The Trump–Vance administration has also expanded federal censorship by removing LGBTQ language from surveys, agency websites, Smithsonian materials, and human-rights reports; blocking Pride recognitions; creating federal communications that misgender trans women; imposing passport and travel barriers for trans Americans; lifting protections for trans service members; limiting benefits and care for LGBTQ veterans; and pressuring states, universities, and hospitals to end trans-inclusive policies under threat of losing federal research, education, or Medicaid funds. The administration has additionally deported LGBTQ asylum seekers to unsafe conditions, removed LGBTQ issues from global human-rights reporting, and escalated anti-trans rhetoric at public events.
These actions stand in stark contrast to Levine’s public-health record. As assistant secretary for health, she worked to expand LGBTQ+ health data collection, promote equitable vaccine distribution, strengthen national health-equity initiatives, and reduce care disparities experienced by historically underserved communities, including LGBTQ populations.
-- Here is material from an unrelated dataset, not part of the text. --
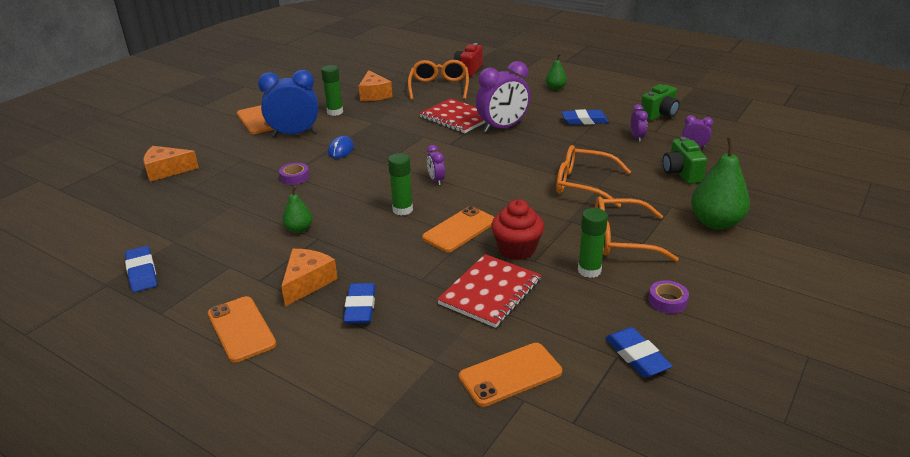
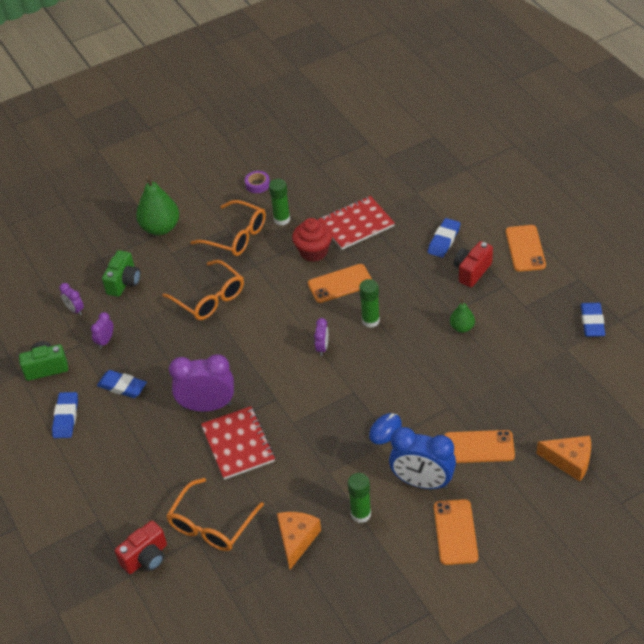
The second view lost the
Within HHS, she led councils and task forces dedicated to reducing structural barriers to care and improving community outcomes.
Before joining the federal government, Levine oversaw health and safety for nearly 13 million residents as Pennsylvania’s physician general from 2015–2017 and as Pennsylvania secretary of health from 2018–2021.

Asked by NPR about the alteration of her official portrait, Levine responded that it had been an honor to serve as assistant secretary for health, adding: “I’m not going to comment on this type of petty action.”